The 1400 printer will become a K5 printer dropping shade 6 so that Piezography Gloss Overprint can be installed. Because this printer is so easy to operate with refillable cartridges, a user can move between K6 matte and K5 glossy quite easily by swapping out just two cartridges.
The upgrade path to Piezography2 on the above desktop printers will require only one or two bottles of ink that the user does not already have (MPS shade 1 black and Piezography Gloss Overprint) and fresh cartridges with which to put these two inks into.
We have a lot of profiling to do and hope to release this system late Summer or early Fall, during the typical harvest.
We will be introducing an all new Piezography product on the 3800/3880, 7900/9900 printer platforms: Piezography Pro2.
Now this gets interesting… QuadTone RIP has a feature called curve blending in which 2 or 3 curves can be used simultaneously to blend. The blending is very sophisticated in that the user can select to blend across the entire tonal range or selectively (and simultaneously) in highlights, midtowns and shadows. The net effect is that I want to take advantage of this feature for our customers. I already use this in a personal system I made for myself. It allows the inks installed in a printer to have tens of thousands of different identities.

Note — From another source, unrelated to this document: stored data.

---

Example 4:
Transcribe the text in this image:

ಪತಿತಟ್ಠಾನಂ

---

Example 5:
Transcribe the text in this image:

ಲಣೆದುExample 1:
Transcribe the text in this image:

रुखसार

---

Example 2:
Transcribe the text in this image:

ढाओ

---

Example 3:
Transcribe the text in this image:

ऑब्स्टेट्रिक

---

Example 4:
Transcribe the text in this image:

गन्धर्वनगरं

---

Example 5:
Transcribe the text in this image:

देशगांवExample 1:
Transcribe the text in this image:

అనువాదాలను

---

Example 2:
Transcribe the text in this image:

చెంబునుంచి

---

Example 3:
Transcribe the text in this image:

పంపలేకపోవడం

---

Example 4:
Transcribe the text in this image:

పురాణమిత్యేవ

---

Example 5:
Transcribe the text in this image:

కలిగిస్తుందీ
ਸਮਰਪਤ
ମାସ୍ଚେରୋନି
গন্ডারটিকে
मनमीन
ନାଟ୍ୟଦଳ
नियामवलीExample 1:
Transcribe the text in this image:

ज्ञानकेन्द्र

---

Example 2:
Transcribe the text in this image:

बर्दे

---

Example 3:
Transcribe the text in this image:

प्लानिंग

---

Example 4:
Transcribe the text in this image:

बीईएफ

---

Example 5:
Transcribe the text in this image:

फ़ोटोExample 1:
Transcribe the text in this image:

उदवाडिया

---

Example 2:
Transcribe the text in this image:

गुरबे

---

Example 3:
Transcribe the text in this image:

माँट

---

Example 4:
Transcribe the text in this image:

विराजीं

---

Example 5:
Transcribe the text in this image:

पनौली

We plan to offer two K4 ink groups and one K3 ink group in the Epson 7900/9900 printers. Besides having Gloss Overprint and both matte and photo blacks installed, the printer would have a total of four shades black in Warm Neutral and four shades black in Selenium and three shades black in Neutral.

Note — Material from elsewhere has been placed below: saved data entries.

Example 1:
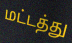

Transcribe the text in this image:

மட்டத்து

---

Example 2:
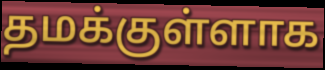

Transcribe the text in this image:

தமக்குள்ளாக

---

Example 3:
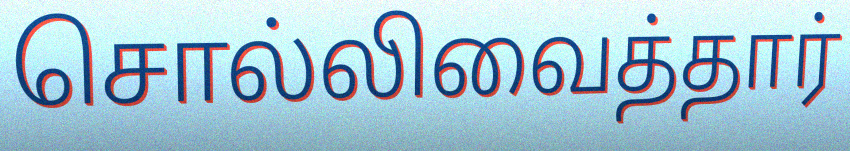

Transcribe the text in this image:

சொல்லிவைத்தார்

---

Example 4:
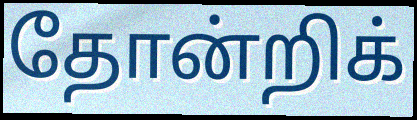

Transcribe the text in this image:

தோன்றிக்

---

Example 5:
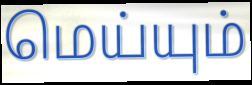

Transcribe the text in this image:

மெய்யும்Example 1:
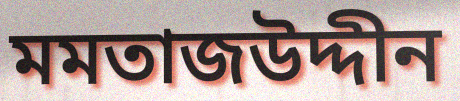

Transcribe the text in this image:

মমতাজউদ্দীন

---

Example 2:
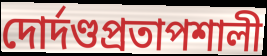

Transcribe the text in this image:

দোর্দণ্ডপ্রতাপশালী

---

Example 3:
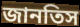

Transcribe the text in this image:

জানতিস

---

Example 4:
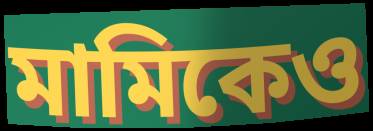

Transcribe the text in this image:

মামিকেও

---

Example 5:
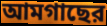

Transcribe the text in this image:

আমগাছের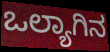
ಒಲ್ಯಾಗಿನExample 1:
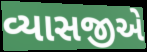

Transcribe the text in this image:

વ્યાસજીએ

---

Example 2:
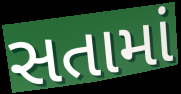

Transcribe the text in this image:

સતામાં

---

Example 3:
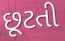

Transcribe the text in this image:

છૂટતી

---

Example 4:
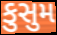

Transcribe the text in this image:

કુસુમ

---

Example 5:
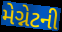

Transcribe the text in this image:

મેગ્નેટની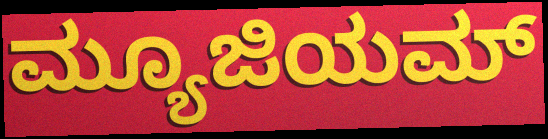
ಮ್ಯೂಜಿಯಮ್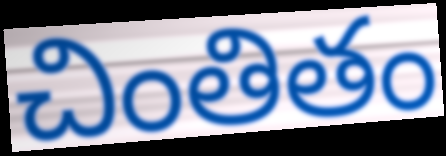
చింతితం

Three curves would be made for each of the three installed ink groups for every supported media..
With three curves for JonCone Studio Type2 (by example), the user could print it as a Selenium print, or a Warm Neutral print, or a Neutral print. The printer essentially could be used as three printers.
But, the user could blend two or three of the installed ink groups together to form subsets. For example, a 70%-30% blend of Warm Neutral / Selenium. The combinations are numbing.
Finally, a split tone print in which any of these three ink groups are selected for blending equally or in varying proportions. The blending might be to have nearly Neutral highlights made of 92% Neutral tempered with 8% Selenium; the midtones comprised of 60% Selenium and 40% Warm Neutral; with the shadows comprised of 93% Warm Neutral tempered with 7% Selenium. As you can imagine, it is possible to make some pre-sets that are very autographical.
Yes, it is possible to forgo the glossy option and choose matte inks as well – so that Carbon and Neutral become options in the above scenarios…. There can be some extensive customization possible as long as the shades are installed in the correct positions.
Piezography Pro2 on the Epson 3800/3880 will be a double blending system with two ink groups installed.
I’m opting for more flexibility than while at the same time still exceeding the capabilities of Epson ABW both in resolution and fidelity. That’s a lot to claim in one sentence… While K7 remains a viable option for those who wish to run it on the new printers, Piezography2 and Piezography Pro2 become creative power platforms. The original Piezography systems and curves will continue to be supported!